Yen wong anom-anom iku,
kang kanggo ing masa iki,
andhap asor kang den simpar,
umbag gumunggunging dhiri.
Obral umuk kang den gulang,
kumenthus lawan kumaki.
Sapa sira sapa ingsun,
angalunyat sarta edir,
iku wewatone uga.
Nom-noman adoh wong becik,
emoh angrungu carita,
carita ala miwah becik.
Terjemahan bahasa Indonesia:
Para pemuda-pemuda itu,
di masa sekarang ini,
sikap rendah hati ditinggalkan,
sebaliknya pamer menyombongkan diri.
Mengobral bualan yang dipentingkan
berlagak mampu dan congkak.
Tidak mengenal teman satu sama lain,
Ngelunjak dan pamer,
itu juga kebiasaannya.
Para pemuda menjauhi orang yang berperilaku baik,
tidak mau mendengar cerita,
cerita yang baik maupun cerita yang jelek.
Kajian per kata:
Yen (kalau) wong (orang) anom–anom (para pemuda-pemuda) iku (itu), kang (yang) kanggo (untuk) ing (di) masa (masa) iki (kini), andhap asor (rendah hati) kang (yang) den (di) simpar (singkiri, ditinggalkan), umbag (pamer) gumunggunging (mengagungkan) dhiri (diri). Para pemuda-pemuda itu, di masa sekarang ini, sikap rendah hati ditinggalkan, sebaliknya pamer menyombongkan diri.
Ini adalah perilaku anak-anak muda yang patut diwaspadai oleh para orang tua. Mereka sekarang ini umumnya sudah meninggalkan sikap rendah hati, sopan santun, subasita di dalam pergaulan. Sebaliknya mereka sangat gemar pamer dan menyombongkan diri.
Dalam budaya Jawa sikap sopan itu tercermin dalam tutur kata dan gesture tubuh. Ada beberapa istilah yang dipakai untuk menyebut padanan kata sopan, yaitu: tatakrama, subasita, anoraga, trapsila, andhap asor, dll.

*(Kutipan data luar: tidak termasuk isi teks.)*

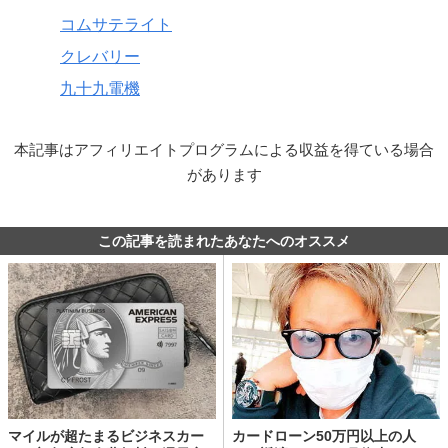
コムサテライト
クレバリー
九十九電機
本記事はアフィリエイトプログラムによる収益を得ている場合
があります
この記事を読まれたあなたへのオススメ
マイルが超たまるビジネスカー
カードローン50万円以上の人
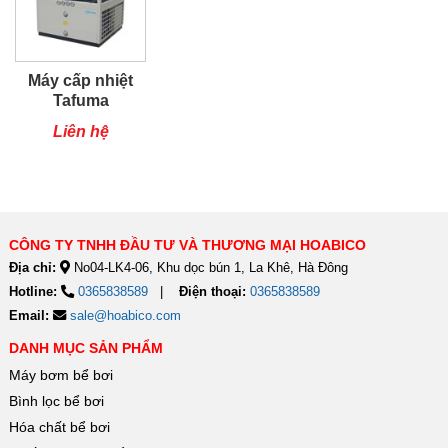
Máy cấp nhiệt
Tafuma
TSQ80RP
Liên hệ
CÔNG TY TNHH ĐẦU TƯ VÀ THƯƠNG MẠI HOABICO
Địa chỉ:
No04-LK4-06, Khu dọc bún 1, La Khê, Hà Đông
Hotline:
0365838589
Điện thoại:
0365838589
Email:
sale@hoabico.com
DANH MỤC SẢN PHẨM
Máy bơm bể bơi
Bình lọc bể bơi
Hóa chất bể bơi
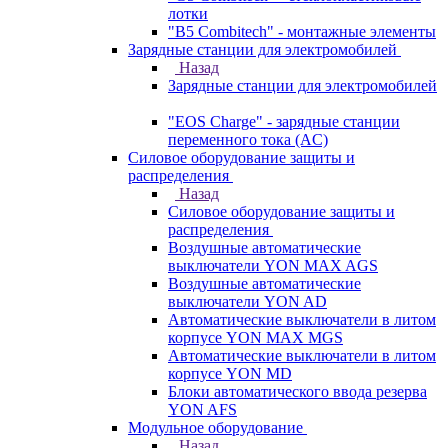
лотки
"B5 Combitech" - монтажные элементы
Зарядные станции для электромобилей
Назад
Зарядные станции для электромобилей
"EOS Charge" - зарядные станции
переменного тока (AC)
Силовое оборудование защиты и
распределения
Назад
Силовое оборудование защиты и
распределения
Воздушные автоматические
выключатели YON MAX AGS
Воздушные автоматические
выключатели YON AD
Автоматические выключатели в литом
корпусе YON MAX MGS
Автоматические выключатели в литом
корпусе YON MD
Блоки автоматического ввода резерва
YON AFS
Модульное оборудование
Назад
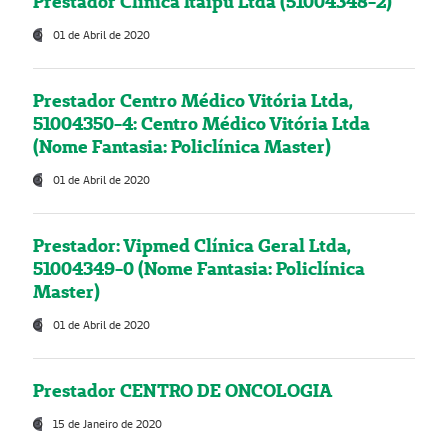
Prestador Clínica Itaipú Ltda (51004348-2)
01 de Abril de 2020
Prestador Centro Médico Vitória Ltda,
51004350-4: Centro Médico Vitória Ltda
(Nome Fantasia: Policlínica Master)
01 de Abril de 2020
Prestador: Vipmed Clínica Geral Ltda,
51004349-0 (Nome Fantasia: Policlínica
Master)
01 de Abril de 2020
Prestador CENTRO DE ONCOLOGIA
15 de Janeiro de 2020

Tatakrama adalah etiket atau manner atau unggah-ungguh. Subasita adalah sikap menyenangkan dalam bergaul dengan orang lain. Anoraga adalah gesture menghormat, semisal kalau Anda salaman dengan seseorang dan sedikit membungkuk itu tanda Anda menghormati orang tersebut. Trapsila adalah sikap menghargai orang yang lebih tinggi. Andhap asor adalah rendah hati, suatu sikap batin yang tidak mengunggulkan diri sendiri.
Nah kesemua sikap di atas jaman kini sangat sulit ditemukan pada anak-anak muda karena mereka memang sengaja menyingkirkan itu semua. Kata den simpar berarti menyingkirkan dengan kaki apa yang menghalangi di depannya. Jadi seolah-olah semua kategori kesopanan di atas menjadi penghalang jalan yang harus ditendang (den simpar).

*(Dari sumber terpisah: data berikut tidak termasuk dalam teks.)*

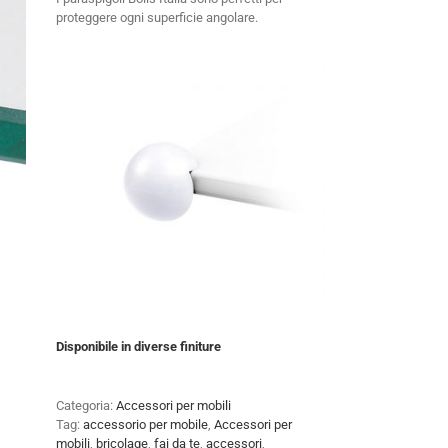
proteggere ogni superficie angolare.
Disponibile in diverse finiture
Categoria:
Accessori per mobili
Tag:
accessorio per mobile
,
Accessori per
mobili
,
bricolage
,
fai da te
,
accessori
,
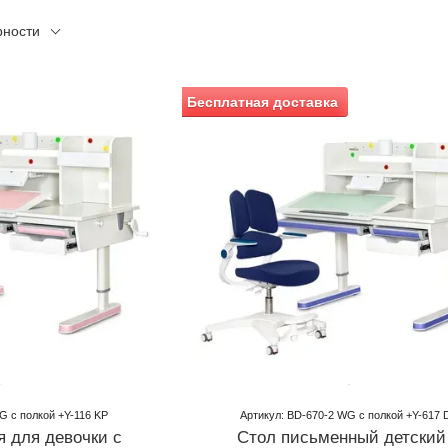
рности
Бесплатная доставка
G с полкой +Y-116 KP
Артикул: BD-670-2 WG с полкой +Y-617 
я для девочки с
Стол письменный детский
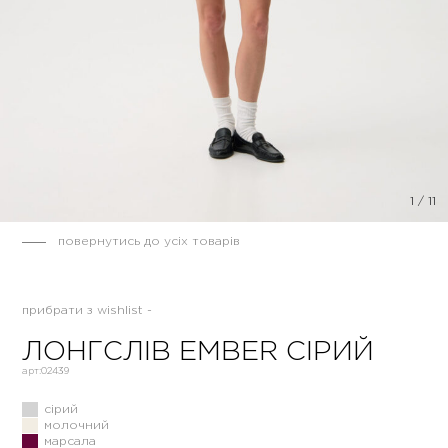
1
/
11
повернутись до усіх товарів
прибрати з wishlist -
ЛОНГСЛІВ EMBER СІРИЙ
арт:
02439
сірий
молочний
марсала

Sebagai ganti dari hilangnya sikap terpuji di atas muncullah kecenderungan untuk menggunggulkan diri, umbag gumunggunging dhiri. Memamerkan segala kelebihan diri sendiri, entah dalam hal kemampuan, harta atau kedudukan dan keturunan.

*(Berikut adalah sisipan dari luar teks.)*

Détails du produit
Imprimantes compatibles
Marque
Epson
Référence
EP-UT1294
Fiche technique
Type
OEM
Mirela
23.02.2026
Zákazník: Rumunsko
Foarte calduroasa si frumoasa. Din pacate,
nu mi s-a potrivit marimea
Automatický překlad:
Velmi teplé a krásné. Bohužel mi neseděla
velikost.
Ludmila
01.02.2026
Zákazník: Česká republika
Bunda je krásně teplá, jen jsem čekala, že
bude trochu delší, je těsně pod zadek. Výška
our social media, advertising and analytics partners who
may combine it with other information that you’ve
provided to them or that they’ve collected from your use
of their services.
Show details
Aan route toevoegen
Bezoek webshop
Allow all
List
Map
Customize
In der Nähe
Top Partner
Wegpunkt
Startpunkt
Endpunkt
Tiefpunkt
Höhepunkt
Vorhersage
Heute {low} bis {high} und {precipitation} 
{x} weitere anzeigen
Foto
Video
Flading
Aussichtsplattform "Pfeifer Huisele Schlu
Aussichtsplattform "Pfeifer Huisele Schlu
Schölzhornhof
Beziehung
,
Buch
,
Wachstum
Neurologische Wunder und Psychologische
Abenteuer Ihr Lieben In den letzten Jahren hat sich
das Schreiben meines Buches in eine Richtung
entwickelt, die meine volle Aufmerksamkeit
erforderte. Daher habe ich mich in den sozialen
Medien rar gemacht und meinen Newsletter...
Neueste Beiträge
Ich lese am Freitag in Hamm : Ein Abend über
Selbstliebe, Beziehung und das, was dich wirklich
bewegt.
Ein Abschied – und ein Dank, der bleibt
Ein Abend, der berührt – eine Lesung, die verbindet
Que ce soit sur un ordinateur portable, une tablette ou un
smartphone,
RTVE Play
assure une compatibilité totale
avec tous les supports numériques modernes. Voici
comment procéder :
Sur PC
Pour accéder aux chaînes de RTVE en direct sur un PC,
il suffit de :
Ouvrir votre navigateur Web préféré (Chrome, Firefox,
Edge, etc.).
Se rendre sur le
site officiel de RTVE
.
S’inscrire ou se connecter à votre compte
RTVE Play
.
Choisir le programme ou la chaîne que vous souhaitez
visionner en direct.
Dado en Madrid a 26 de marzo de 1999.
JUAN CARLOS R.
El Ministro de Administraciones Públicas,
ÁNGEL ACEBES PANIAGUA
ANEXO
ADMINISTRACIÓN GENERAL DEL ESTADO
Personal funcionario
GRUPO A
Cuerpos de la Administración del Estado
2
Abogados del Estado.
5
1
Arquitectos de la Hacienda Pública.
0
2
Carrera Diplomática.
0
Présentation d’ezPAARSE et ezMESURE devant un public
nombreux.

Obral (mengobral) umuk (bualan) kang (yang) den (di) gulang (dikelola, diseriusi, dipentingkan), kumenthus (berlagak mampu) lawan (dan) kumaki (congkak). Mengobral bualan yang dipentingkan, berlagak mampu dan congkak.
Membual atau umuk adalah mengatakan hal-hal yang jauh lebih besar dari sebenarnya. Ada indikasi mark up kemampuan dalam sikap umuk ini. Apabila menjadi kebiasaan yang berkelanjutan (digegulang) maka ini merupakan sifat yang amat buruk. Kumenthus adalah sikap seperti bisa-bisa (mampu) aja, kaya yak-yaka, bergaya sok bisa. Kumaki adalah sikap merendahkan orang lain, menganggap orang lain tidak mampu.
Sapa (siapa) sira (kamu) sapa (siapa) ingsun (saya), angalunyat (ngelunjak) sarta (serta) edir (mempertontonkan dengan sombong), iku (itu) wewatone (kebiasaannya) uga (juga). Tidak engenal teman satu sama lain, Ngelunjak dan pamer, itu juga kebiasaannya (anak muda).
Sapa sira sapa ingsun adalah kiasan bagi orang yang pura-pura tak mengenal temannya karena yang bersangkutan sudah naik derajat. Ada contoh kisah yang menggambarkan kalimat tadi, yakni kisah Sucitra-Kumbayana dalam dunia pewayangan.
Alkisah Sucitra dan Kumbayana adalah teman seperguruan. Keduanya adalah murid Resi Baradwaja yang notabene adalah ayah Kumbayana sendiri. sebagai teman kuliah tentu mereka sangat akrab layaknya saudara. Namun Sucitra lulus duluan dan meniti karir di Pancala. Dia kemudian menjadi raja di sana dan bergelar Prabu Drupada.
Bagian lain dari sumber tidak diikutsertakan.